Non-Parametric Model

What are Non-parametric Models?

Non-parametric Models are statistical models that do not often conform to a normal distribution, as they rely upon continuous data, rather than discrete values. Non-parametric statistics often deal with ordinal numbers, or data that does not have a value as fixed as a discrete number. The term non-parametric does not mean that the value lack inherent parameters, but rather that the parameters are flexible and can vary. One may turn to non-parametric statistics when dealing with ranked data, in which some of the value of the variables is the order in which they are organized.

Parametric vs. Non-parametric

Parametric statistics are able to infer the traditional measurements associated with normal distributions including mean, median, and mode. While some non-parametric distributions are normally oriented, often one cannot assume the data comes from a normal distribution. For example, a study comparing ranked personal preferences will want to use non-parametric statistics to represent the data as the values aren't going to be normally distributed.

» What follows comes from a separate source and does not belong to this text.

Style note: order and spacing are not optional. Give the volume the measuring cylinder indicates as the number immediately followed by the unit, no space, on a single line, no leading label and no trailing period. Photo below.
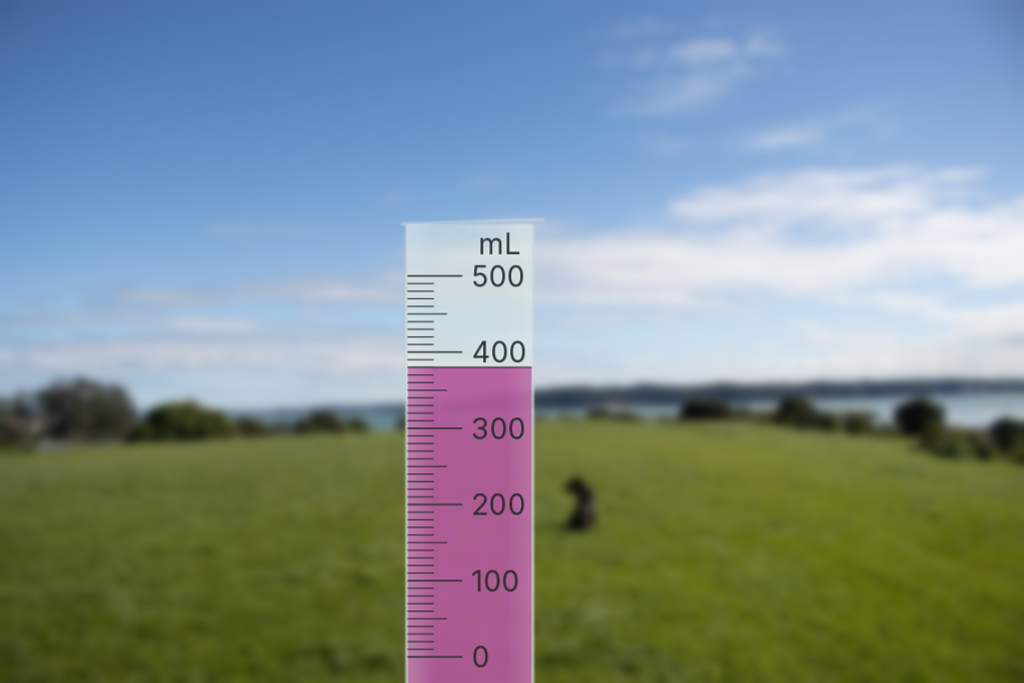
380mL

While parametric statistics have a greater degree of certainty about assumptions drawn from the dataset, non-parametric statistics don't need to rely on a mean, median, or mode. Non-parametric statistics make fewer assumptions about the data in a trade-off for decreased accuracy and increased ease of use.

Non-parametric Models and Machine Learning

Source

Non-parametric machine learning algorithms try to make assumptions about the data given the patterns observed from similar instances. For example, a popular non-parametric machine learning algorithm is the K-Nearest Neighbor algorithm that looks at similar training patterns for new instances. The only assumption it makes about the data set is that the training patterns that are the most similar are most likely to have a similar result. While non-parametric machine learning algorithms are often slower and require large amounts of data, they are rather flexible as they minimize the assumptions they make about the data.